[seqfan] Re: Primes describing digit positions

Éric Angelini bk263401 at skynet.be
Mon Mar 9 23:32:31 CET 2020

Many thanks to Hans -- who just answered to the first
part of my former SeqFan message.
Here is a variant built on the second part of the 
same message -- second part explored by Maximilian
Hasler and declared uninteresting by both me and him
(and the facts).

So, instead of primes describing the positions in S
of prime digits, here is T, a lexico-first seq of
distinct positive non-prime terms describing the
positions of the non-prime digits of T itself:

T = 20, 40, 34, 64, 76, 84, 200, 210, 300, 106,...

Recap for the absents: 
“20” must be read: “At position 2, there is a 0”. And indeed, there is, when considering T as a string of concatenated digits.
“40” reads: “At position 4, there is a 0” – which is true.
“34” reads: “At position 3, there is a 4” – which is also true.
“200” reads: “At position 20, there is a 0” – which is true (the central 0 in 300); etc.

We see with the 200 example that the last digit “d” is what we describe and the string before “d” is the position of “d” in T (T stands for Tricky).

The other rules have not changed: we describe only non-prime digits; we use in T only non-prime terms; T is the lexicographically earliest seq of distinct positive integers with this property.
Is this seq really tricky?
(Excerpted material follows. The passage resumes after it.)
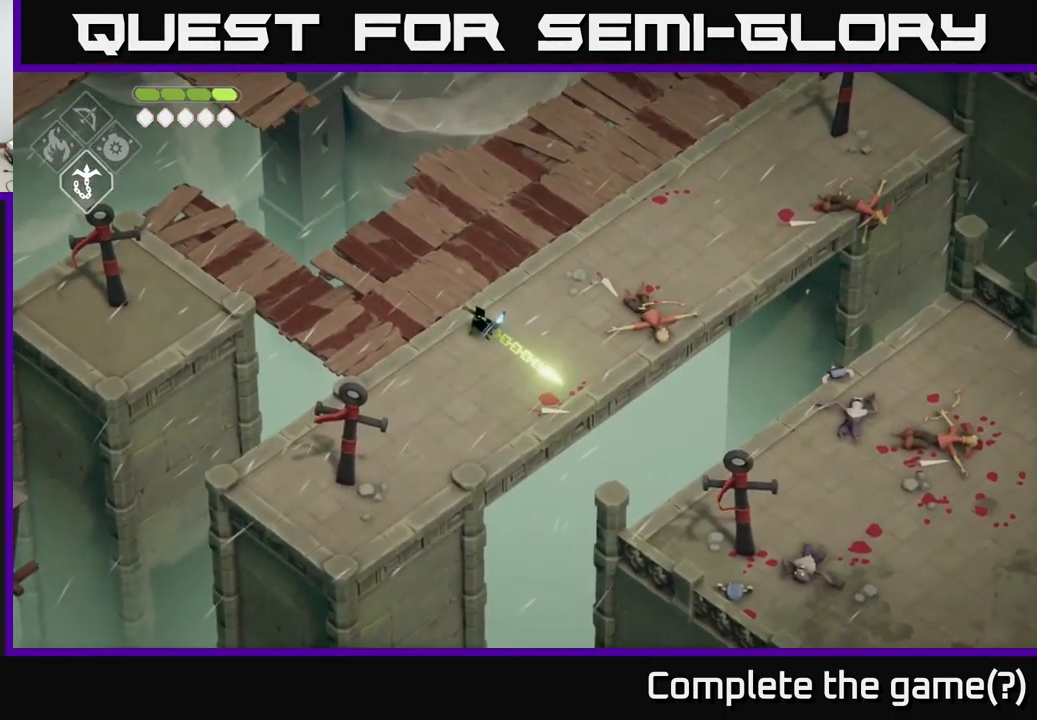
{"buttons": [], "left_stick": "right", "right_stick": "center", "events": [[483, "left_stick", "right"]]}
Oh yeaaah! See herunder.
Why is a(1) not equal to 1?
Because no term of T can have less than 2 digits.
Why is a(1) not equal to 10?
Because there is no 0 in position 1.
Why is a(1) not equal to 11?
Because 11 is a prime – which is forbidden.
Why is a(2) not equal to 12?
Because we don’t describe prime digits’ positions – and 2 is such a pariah.
Why is a(3) not equal to 33?
Because we don’t describe prime digits’ positions – and 3 is another such pariah (like 5 and 7).
Why is a(3) not equal to 64?
Because we always extend T with the smallest available term not leading to a contradiction – and 34 is such a term.
Why is a(7) = 200? Is it impossible to find a smaller term?
Because yes, it is impossible – look. We yellow the 6 digits that are described by the terms a(1) to a(6):

(follow up with yellow color on my webpage, as usual)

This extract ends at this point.